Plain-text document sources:
————
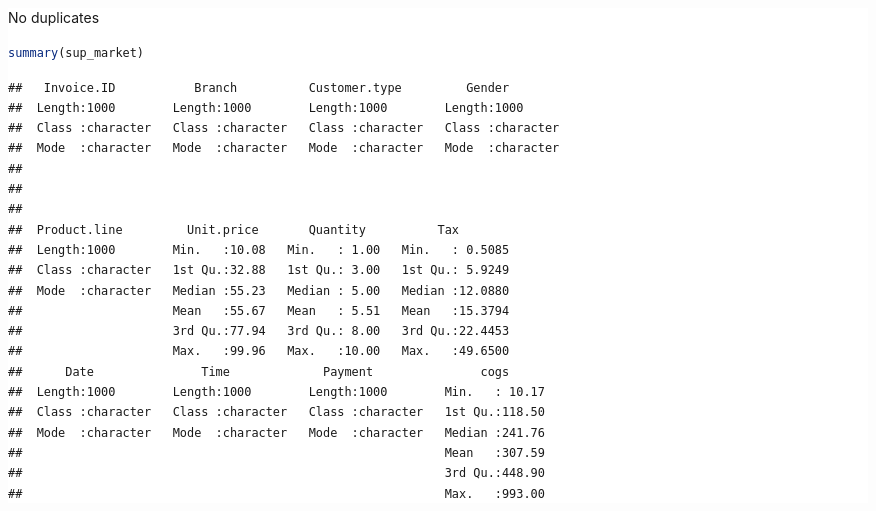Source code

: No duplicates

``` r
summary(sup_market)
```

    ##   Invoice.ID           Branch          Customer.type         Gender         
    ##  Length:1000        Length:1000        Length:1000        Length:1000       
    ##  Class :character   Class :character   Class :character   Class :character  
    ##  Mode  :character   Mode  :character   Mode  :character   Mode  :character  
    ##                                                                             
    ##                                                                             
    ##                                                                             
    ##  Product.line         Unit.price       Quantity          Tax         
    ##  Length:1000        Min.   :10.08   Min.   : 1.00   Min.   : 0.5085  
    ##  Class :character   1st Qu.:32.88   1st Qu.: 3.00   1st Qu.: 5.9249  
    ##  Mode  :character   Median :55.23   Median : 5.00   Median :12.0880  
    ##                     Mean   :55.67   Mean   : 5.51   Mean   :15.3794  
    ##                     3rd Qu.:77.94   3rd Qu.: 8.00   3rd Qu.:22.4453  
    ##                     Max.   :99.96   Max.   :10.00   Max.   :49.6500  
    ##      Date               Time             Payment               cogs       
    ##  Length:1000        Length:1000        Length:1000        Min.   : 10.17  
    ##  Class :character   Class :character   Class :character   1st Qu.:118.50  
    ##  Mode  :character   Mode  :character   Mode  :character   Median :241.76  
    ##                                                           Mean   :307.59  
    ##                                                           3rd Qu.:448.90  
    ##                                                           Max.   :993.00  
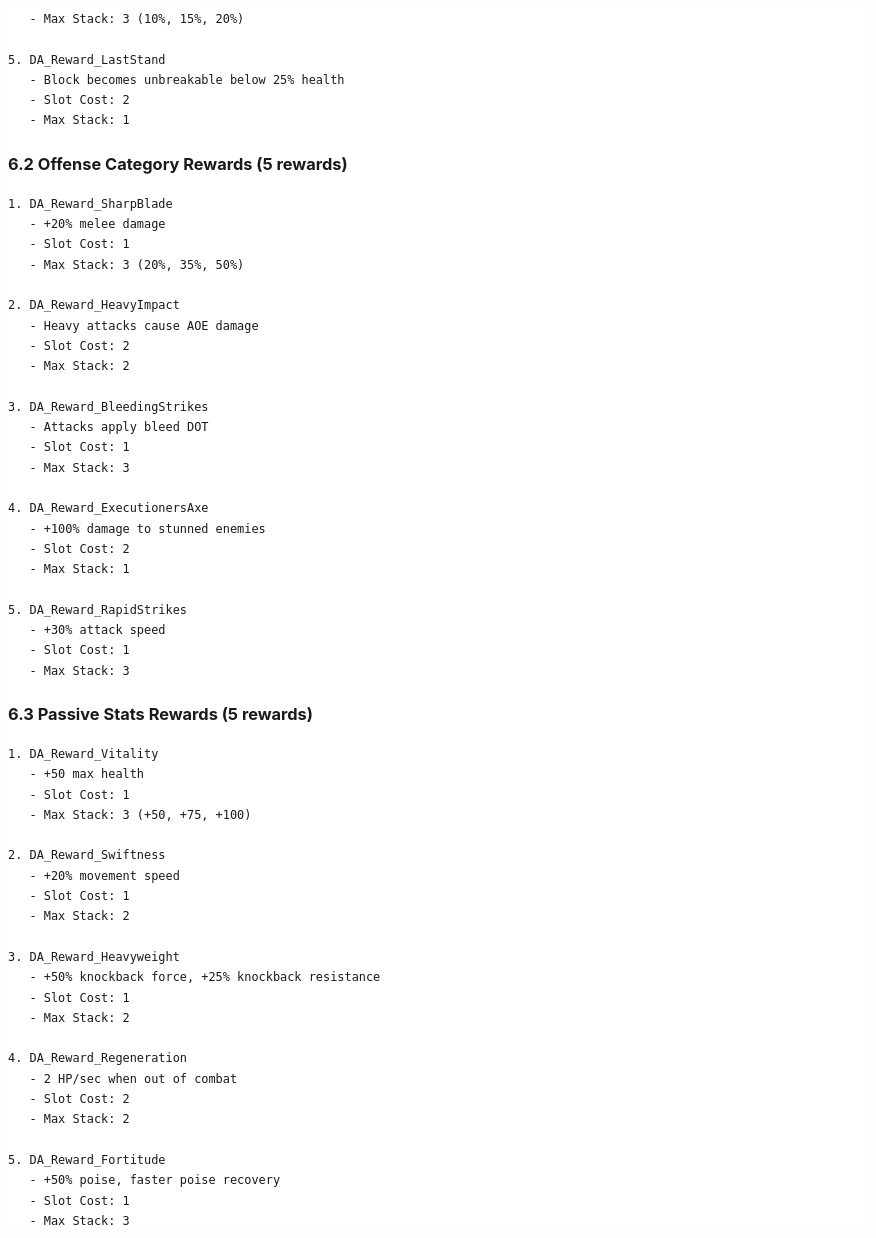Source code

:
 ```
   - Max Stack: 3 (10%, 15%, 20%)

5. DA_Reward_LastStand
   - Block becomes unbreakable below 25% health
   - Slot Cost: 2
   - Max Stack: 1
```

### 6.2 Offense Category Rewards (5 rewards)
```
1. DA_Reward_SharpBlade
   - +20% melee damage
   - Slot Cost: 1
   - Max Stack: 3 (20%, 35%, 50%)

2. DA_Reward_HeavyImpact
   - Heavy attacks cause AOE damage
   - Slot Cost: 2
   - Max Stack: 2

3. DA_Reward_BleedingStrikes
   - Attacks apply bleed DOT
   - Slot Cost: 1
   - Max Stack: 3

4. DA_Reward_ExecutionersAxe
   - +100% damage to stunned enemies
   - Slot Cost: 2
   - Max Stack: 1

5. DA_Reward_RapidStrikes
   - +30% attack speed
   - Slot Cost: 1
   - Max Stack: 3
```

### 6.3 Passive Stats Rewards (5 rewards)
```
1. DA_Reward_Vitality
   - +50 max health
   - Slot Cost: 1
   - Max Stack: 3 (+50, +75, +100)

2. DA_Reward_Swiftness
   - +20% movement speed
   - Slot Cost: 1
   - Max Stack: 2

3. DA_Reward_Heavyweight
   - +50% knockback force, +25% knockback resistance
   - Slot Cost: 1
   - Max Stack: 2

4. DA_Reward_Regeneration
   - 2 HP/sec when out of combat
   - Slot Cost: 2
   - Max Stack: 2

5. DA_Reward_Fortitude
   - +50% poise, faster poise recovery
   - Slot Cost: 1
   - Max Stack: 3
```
————
● WHAT TO PRODUCE
Send back the entries above exactly. Skip the images.

● WORKED SOLUTION
Source code

: No duplicates

``` r
summary(sup_market)
```

    ##   Invoice.ID           Branch          Customer.type         Gender         
    ##  Length:1000        Length:1000        Length:1000        Length:1000       
    ##  Class :character   Class :character   Class :character   Class :character  
    ##  Mode  :character   Mode  :character   Mode  :character   Mode  :character  
    ##                                                                             
    ##                                                                             
    ##                                                                             
    ##  Product.line         Unit.price       Quantity          Tax         
    ##  Length:1000        Min.   :10.08   Min.   : 1.00   Min.   : 0.5085  
    ##  Class :character   1st Qu.:32.88   1st Qu.: 3.00   1st Qu.: 5.9249  
    ##  Mode  :character   Median :55.23   Median : 5.00   Median :12.0880  
    ##                     Mean   :55.67   Mean   : 5.51   Mean   :15.3794  
    ##                     3rd Qu.:77.94   3rd Qu.: 8.00   3rd Qu.:22.4453  
    ##                     Max.   :99.96   Max.   :10.00   Max.   :49.6500  
    ##      Date               Time             Payment               cogs       
    ##  Length:1000        Length:1000        Length:1000        Min.   : 10.17  
    ##  Class :character   Class :character   Class :character   1st Qu.:118.50  
    ##  Mode  :character   Mode  :character   Mode  :character   Median :241.76  
    ##                                                           Mean   :307.59  
    ##                                                           3rd Qu.:448.90  
    ##                                                           Max.   :993.00  
Source code

:
 ```
   - Max Stack: 3 (10%, 15%, 20%)

5. DA_Reward_LastStand
   - Block becomes unbreakable below 25% health
   - Slot Cost: 2
   - Max Stack: 1
```

### 6.2 Offense Category Rewards (5 rewards)
```
1. DA_Reward_SharpBlade
   - +20% melee damage
   - Slot Cost: 1
   - Max Stack: 3 (20%, 35%, 50%)

2. DA_Reward_HeavyImpact
   - Heavy attacks cause AOE damage
   - Slot Cost: 2
   - Max Stack: 2

3. DA_Reward_BleedingStrikes
   - Attacks apply bleed DOT
   - Slot Cost: 1
   - Max Stack: 3

4. DA_Reward_ExecutionersAxe
   - +100% damage to stunned enemies
   - Slot Cost: 2
   - Max Stack: 1

5. DA_Reward_RapidStrikes
   - +30% attack speed
   - Slot Cost: 1
   - Max Stack: 3
```

### 6.3 Passive Stats Rewards (5 rewards)
```
1. DA_Reward_Vitality
   - +50 max health
   - Slot Cost: 1
   - Max Stack: 3 (+50, +75, +100)

2. DA_Reward_Swiftness
   - +20% movement speed
   - Slot Cost: 1
   - Max Stack: 2

3. DA_Reward_Heavyweight
   - +50% knockback force, +25% knockback resistance
   - Slot Cost: 1
   - Max Stack: 2

4. DA_Reward_Regeneration
   - 2 HP/sec when out of combat
   - Slot Cost: 2
   - Max Stack: 2

5. DA_Reward_Fortitude
   - +50% poise, faster poise recovery
   - Slot Cost: 1
   - Max Stack: 3
```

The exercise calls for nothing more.